Exercise instructions: Could the data below please be reproduced word for word, without the pictures?

Data segment:
╭──
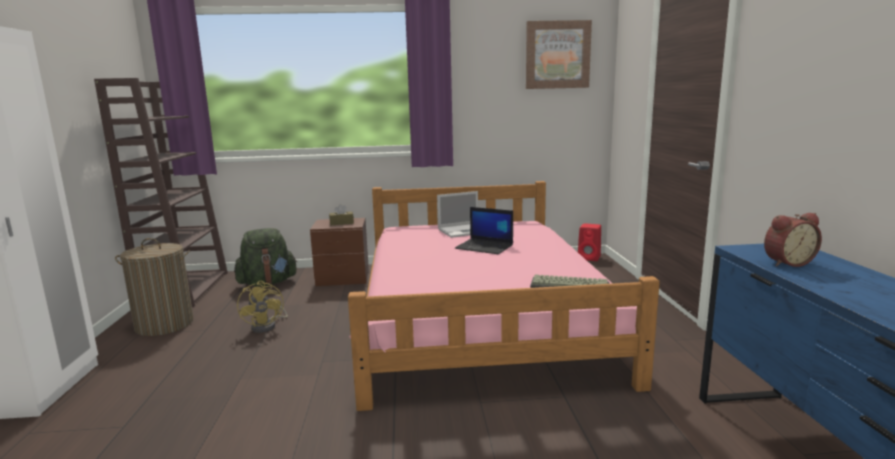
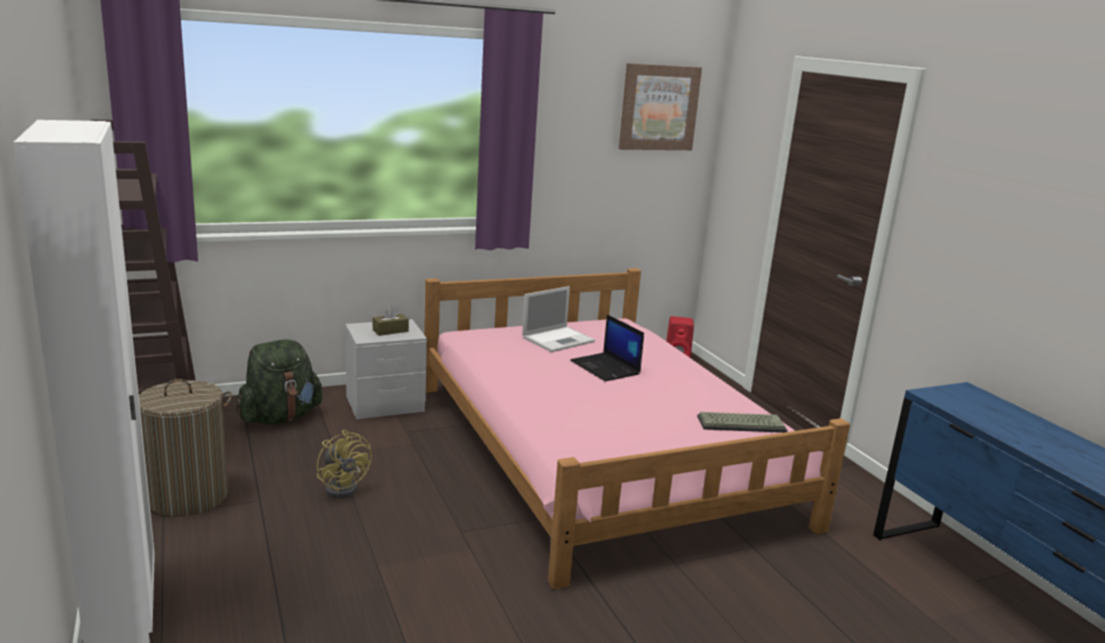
camera: 20 degrees left, 5 degrees up
brown nightstand [310,218,369,286] -> grey nightstand [345,319,427,419]
laptop [455,207,513,254] -> laptop turned 45 degrees clockwise [570,314,644,381]
alarm clock [764,213,822,267] -> none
╰──
Answer:
camera: 20 degrees left, 5 degrees up
brown nightstand [310,218,369,286] -> grey nightstand [345,319,427,419]
laptop [455,207,513,254] -> laptop turned 45 degrees clockwise [570,314,644,381]
alarm clock [764,213,822,267] -> none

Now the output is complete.